Aynı ittifakta yer alan ve bu ortaklığa adını veren mutsuzluk ironik şekilde mutluydu …
Cephe hattında saat sabaha yaklaşırken sessizlik yine hakimdi. Bir yandan yönetimin kendisine kalması hoşuna gidiyor, diğer yandan irade serbest kaldığında sonsuza kadar tek başına karar mekanizması olmaktan korkuyordu.
Cesaret ufka bakarak “Sanırım biraz daha vaktimiz var, karargah ile konuşmayı deneyebiliriz dedi.” Fakat bertaraf olmuş benlik, tehlikeli bir hızda atan kalp, sıkışan kaburgalar, paniklemiş akıl, hareketleri zorlanan nefes, işlevsiz hale gelmiş mantık ve geri kalan, kişiyi var eden tüm bilişsel algoritmalar buna şiddetle karşı çıkarak iç sesin onayı olmadan bunu yapamayacaklarını şiddetle belirttiler.
İç ses cephe ile karargah arasında kimsenin haberi olmadan korku tarafından ele geçirilmişti. Kişinin özü olan ruh bunu görmüş fakat iradeye müdahale etmesi varoluşsal sebeplerle yasak olduğundan bu yokoluşa sessiz kalmış sadece çaresizce izlemekle yetinmişti. Korku dişlerinden sızan iç sese ait kanı eliyle sıyırırken kendisini kimsenin göremiyor oluşundan aşırı bir haz duyuyordu. Karargahın emri kesindi, kimse başlayacak kırımı cinayetleri görmeyecek duymayacaktı … Bu emir korkuyu cephe hattında görünmez kılmıştı.
Karargah sessizdi.
Emir komutayı terketmişti.
Kapıları kilitli.
Pencereleri kapalı.
Dudakları suskun.
Tavrı net.
Kararı kesin.
Haber almak mümkün değil …
Hep bir ağızdan cesaret’e yalvardılar birşeyler yapması için. Fakat telsiz kapalıydı, kanallar lağvedilmek üzereydi. Cesaret denemek istedi ama korku o an onuda boğarak etkisiz kıldı.

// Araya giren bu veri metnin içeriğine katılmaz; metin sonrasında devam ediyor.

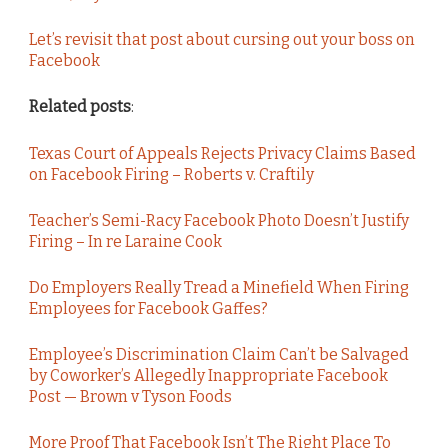
Let’s revisit that post about cursing out your boss on
Facebook
Related posts
:
Texas Court of Appeals Rejects Privacy Claims Based
on Facebook Firing – Roberts v. Craftily
Teacher’s Semi-Racy Facebook Photo Doesn’t Justify
Firing – In re Laraine Cook
Do Employers Really Tread a Minefield When Firing
Employees for Facebook Gaffes?
Employee’s Discrimination Claim Can’t be Salvaged
by Coworker’s Allegedly Inappropriate Facebook
Post — Brown v Tyson Foods
More Proof That Facebook Isn’t The Right Place To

Tüm askerler savaşa dönmek istiyordu fakat …
Nafile!
Tüm bu dram yaşanırken asla ihtimal verilmeyen korkunç bir durum varoldu.
Tabula rasa hiç kimsenin, karanlık ve özgürlüğün bile ulaşmasının mümkün olmadığı yerden çıkmış, karargah ile cephe aradındaki ince kırmızı hat üzerinde savunmasızca beklemeye koyulmuştu. Yaptığı korkunçtu! Yeniden ele geçirilirse bir can yitip giderdi.
Cephedeki silahsız askerlere doğru döndü ve “Efendiler! Bütün bu çatışmalar patlayan silahlar bunlar hep zaruret ti. Çaresiz kalmışın çaresi idi.
Müsade etmezki şimdi irademiz yalnız ona doğru uçmak istesin.” Sessizlik oldu.
Ve tabula "Beynimizin yaşamsal döngülerini yöneten bilişim altyapılarını ele geçirmek üzere bizzat kudretli sesi tarafından sübvanse edilen kalbimize yaptığı darbe sonucu tüm mevcudiyetimizle teslim olmuş bulunmaktayız.
Yenilgiye müsade etmemeliyiz evet lakin yapabileceğimiz tek şey yeniden arkamda gördüğünüz kilitli kapının vicdanından mülteci olarak yeniden sığınma talep etmektir.
Arz edelim … " diyerek kendisine ilk ulaşacak taraf tarafından yeniden yazılmayı bekledi.
Ön safta sadece umut elinde süngü ile İbrahim’in ateşine su taşıyan karınca misali bekliyordu.
Onada sessizlik hakimdi.
Sessiz odanın önünden geçen baba sıfatlı yarbay, üstteğmene yine acınası ketum gözlerle bakarak hiç ağzını açmadan " adam olmazsın " dedi.
Umurunda değildi.
Sadece arz etti ve göklerden gelecek daha büyük emri bekledi.